─── Data to process

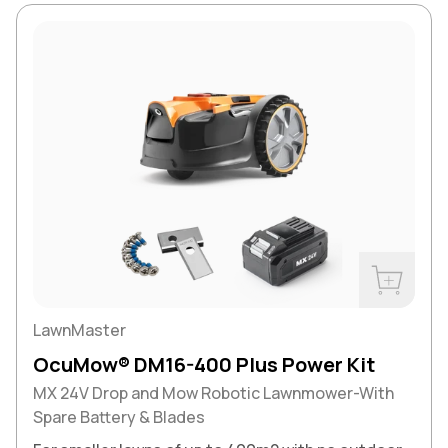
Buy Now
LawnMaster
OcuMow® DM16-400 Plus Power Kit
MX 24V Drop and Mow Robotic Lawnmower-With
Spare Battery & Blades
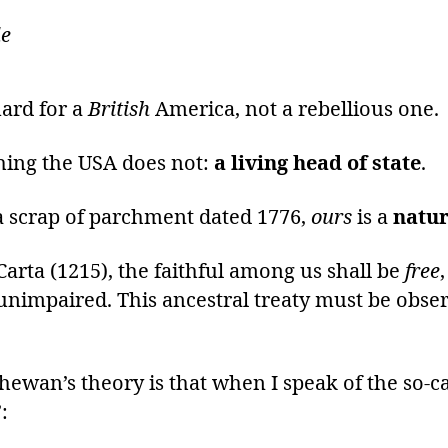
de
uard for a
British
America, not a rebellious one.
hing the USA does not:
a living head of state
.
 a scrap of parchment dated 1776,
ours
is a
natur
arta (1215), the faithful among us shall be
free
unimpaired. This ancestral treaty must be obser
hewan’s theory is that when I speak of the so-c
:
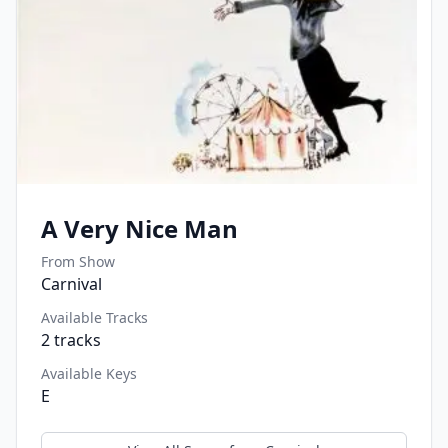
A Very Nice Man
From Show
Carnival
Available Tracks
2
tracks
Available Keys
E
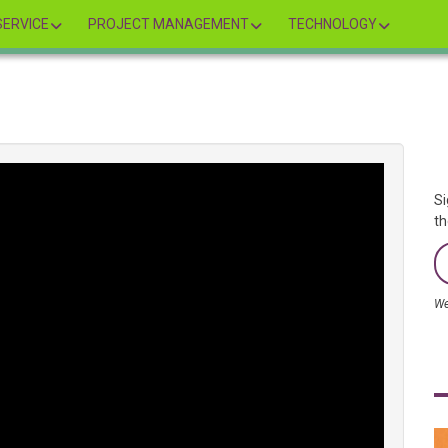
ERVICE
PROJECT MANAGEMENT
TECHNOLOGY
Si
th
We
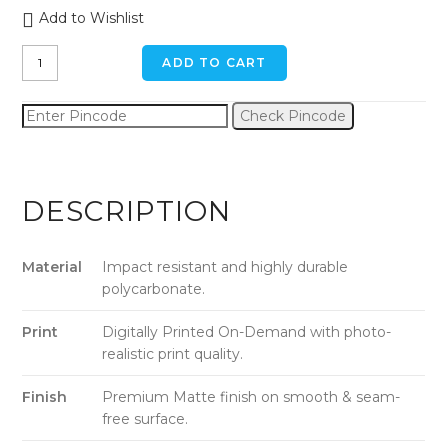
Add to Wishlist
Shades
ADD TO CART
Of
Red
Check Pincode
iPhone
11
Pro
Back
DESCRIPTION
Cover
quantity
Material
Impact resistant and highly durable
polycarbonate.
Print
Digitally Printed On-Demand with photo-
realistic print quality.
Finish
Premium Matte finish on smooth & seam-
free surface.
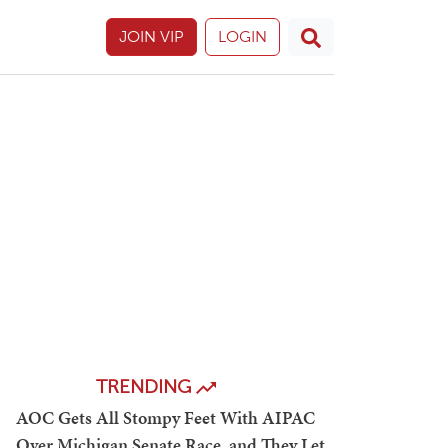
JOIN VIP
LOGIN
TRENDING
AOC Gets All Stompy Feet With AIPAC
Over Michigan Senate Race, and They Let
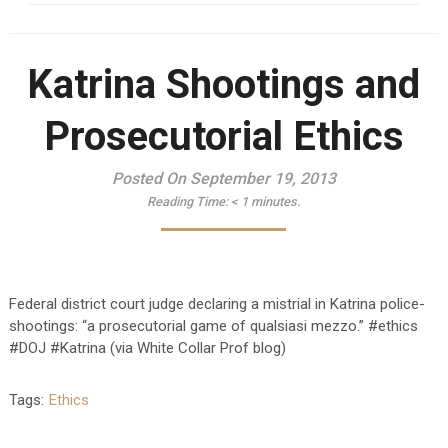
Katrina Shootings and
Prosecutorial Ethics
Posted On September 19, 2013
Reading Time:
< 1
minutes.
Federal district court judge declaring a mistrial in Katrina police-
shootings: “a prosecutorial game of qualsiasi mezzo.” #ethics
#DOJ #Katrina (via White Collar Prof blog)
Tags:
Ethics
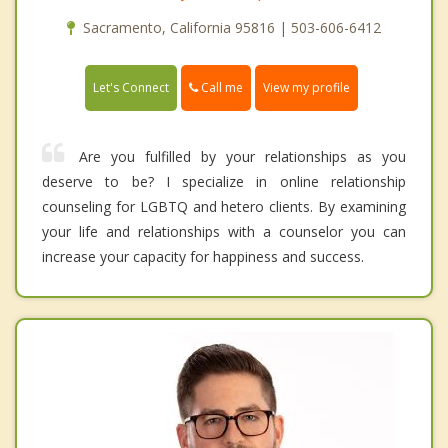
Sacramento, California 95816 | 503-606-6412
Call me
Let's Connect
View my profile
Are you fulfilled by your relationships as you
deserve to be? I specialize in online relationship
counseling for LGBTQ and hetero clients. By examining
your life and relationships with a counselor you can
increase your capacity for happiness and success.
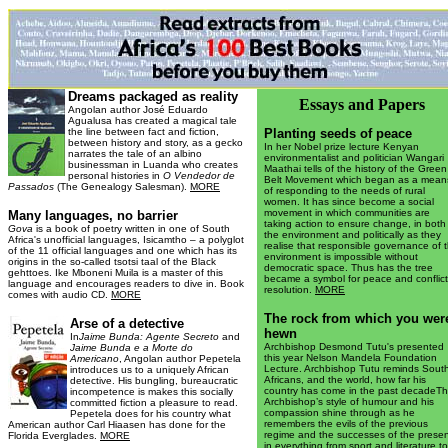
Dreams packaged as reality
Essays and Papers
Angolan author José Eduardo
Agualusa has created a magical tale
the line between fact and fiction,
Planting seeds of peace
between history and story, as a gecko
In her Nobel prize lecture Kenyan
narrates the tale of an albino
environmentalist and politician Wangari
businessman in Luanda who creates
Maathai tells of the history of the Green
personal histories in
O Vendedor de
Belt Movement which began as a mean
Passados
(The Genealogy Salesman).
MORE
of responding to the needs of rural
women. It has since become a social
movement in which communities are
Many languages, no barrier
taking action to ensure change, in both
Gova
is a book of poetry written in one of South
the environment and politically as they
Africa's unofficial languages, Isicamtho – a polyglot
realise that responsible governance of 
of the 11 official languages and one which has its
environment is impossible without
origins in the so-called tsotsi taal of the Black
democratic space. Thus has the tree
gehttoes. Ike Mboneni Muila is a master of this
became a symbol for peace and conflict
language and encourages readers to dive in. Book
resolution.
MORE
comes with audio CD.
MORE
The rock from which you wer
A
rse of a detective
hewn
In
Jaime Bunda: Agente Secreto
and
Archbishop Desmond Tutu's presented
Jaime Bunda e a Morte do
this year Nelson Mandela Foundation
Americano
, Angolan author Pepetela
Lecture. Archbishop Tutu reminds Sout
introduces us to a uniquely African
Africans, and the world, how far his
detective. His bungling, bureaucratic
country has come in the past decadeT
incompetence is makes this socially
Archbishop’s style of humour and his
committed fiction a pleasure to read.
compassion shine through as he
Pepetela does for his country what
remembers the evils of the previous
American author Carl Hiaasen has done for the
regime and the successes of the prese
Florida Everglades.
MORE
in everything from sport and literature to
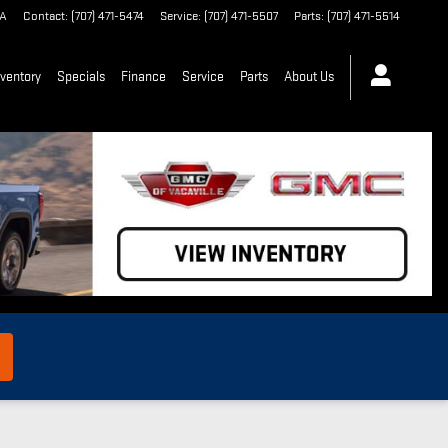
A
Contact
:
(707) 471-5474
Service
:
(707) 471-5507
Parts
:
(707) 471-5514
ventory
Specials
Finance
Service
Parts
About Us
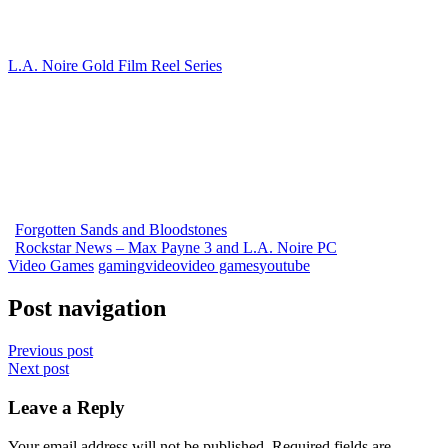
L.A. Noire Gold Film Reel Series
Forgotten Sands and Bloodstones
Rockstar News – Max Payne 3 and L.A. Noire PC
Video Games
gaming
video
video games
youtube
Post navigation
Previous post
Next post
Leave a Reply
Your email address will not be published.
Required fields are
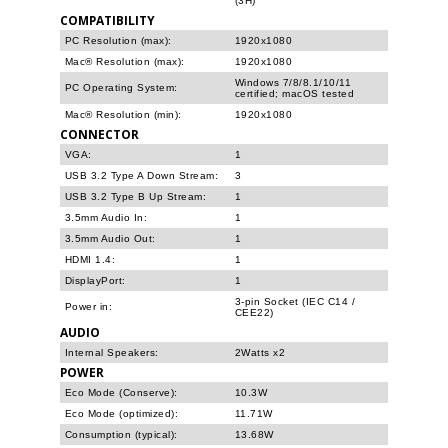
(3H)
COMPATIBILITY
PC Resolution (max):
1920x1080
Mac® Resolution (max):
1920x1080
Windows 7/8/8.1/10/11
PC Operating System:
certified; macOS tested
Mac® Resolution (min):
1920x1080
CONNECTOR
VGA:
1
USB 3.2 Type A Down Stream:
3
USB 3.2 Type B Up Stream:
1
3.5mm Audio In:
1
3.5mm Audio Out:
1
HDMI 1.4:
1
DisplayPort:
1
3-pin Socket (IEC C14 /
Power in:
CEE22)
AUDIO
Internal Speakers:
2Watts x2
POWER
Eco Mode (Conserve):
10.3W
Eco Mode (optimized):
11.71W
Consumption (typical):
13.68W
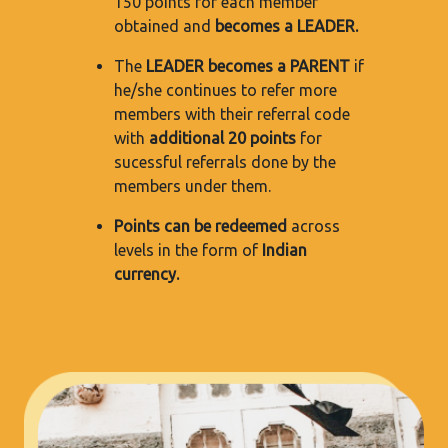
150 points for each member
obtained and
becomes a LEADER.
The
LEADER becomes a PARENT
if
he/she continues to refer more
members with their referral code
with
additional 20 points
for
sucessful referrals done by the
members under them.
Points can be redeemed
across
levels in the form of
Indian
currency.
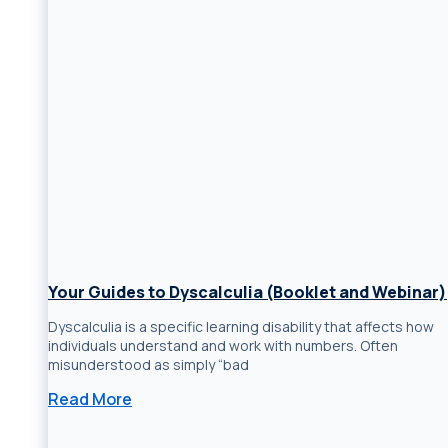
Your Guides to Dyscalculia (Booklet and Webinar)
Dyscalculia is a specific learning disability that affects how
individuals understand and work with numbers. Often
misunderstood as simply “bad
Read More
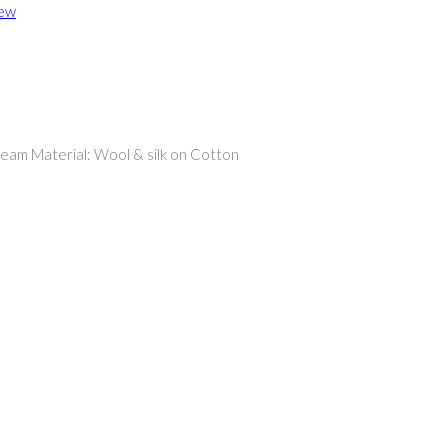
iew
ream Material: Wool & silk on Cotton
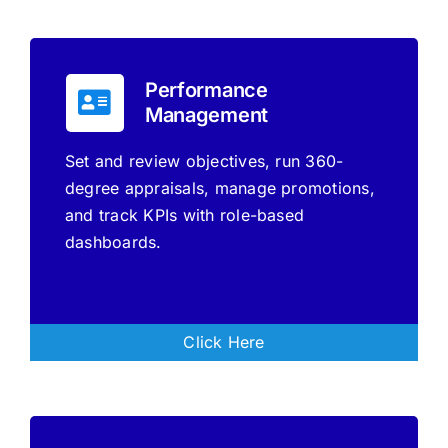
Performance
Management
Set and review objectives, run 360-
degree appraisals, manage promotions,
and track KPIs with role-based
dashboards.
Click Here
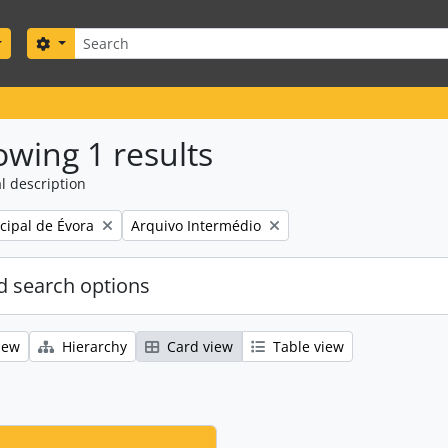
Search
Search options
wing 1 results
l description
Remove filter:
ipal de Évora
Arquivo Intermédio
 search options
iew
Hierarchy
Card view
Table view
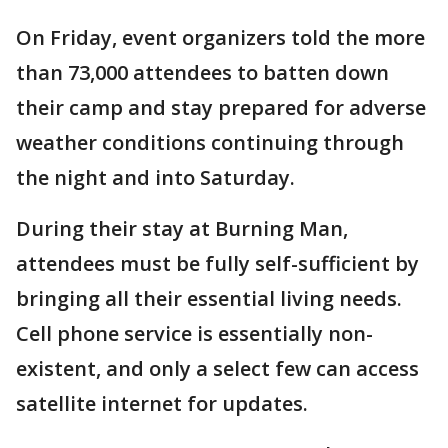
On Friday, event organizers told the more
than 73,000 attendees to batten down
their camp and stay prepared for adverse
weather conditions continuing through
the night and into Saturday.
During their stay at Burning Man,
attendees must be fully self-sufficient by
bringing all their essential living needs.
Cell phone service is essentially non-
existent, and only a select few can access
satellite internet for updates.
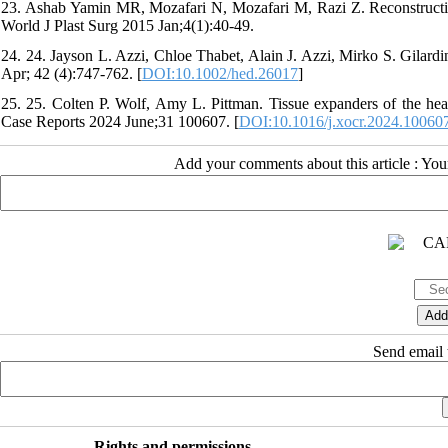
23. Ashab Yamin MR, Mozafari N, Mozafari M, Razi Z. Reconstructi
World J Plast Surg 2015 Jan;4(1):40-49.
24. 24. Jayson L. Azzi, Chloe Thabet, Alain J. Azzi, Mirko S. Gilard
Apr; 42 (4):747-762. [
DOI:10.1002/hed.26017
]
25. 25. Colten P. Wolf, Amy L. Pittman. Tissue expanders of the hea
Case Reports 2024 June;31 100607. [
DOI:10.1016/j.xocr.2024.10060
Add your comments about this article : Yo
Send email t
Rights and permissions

──────

** How to complete this task **
Pull out each line above that contains the word "Mode".

** Answer space **
Eco Mode (Conserve):
Eco Mode (optimized):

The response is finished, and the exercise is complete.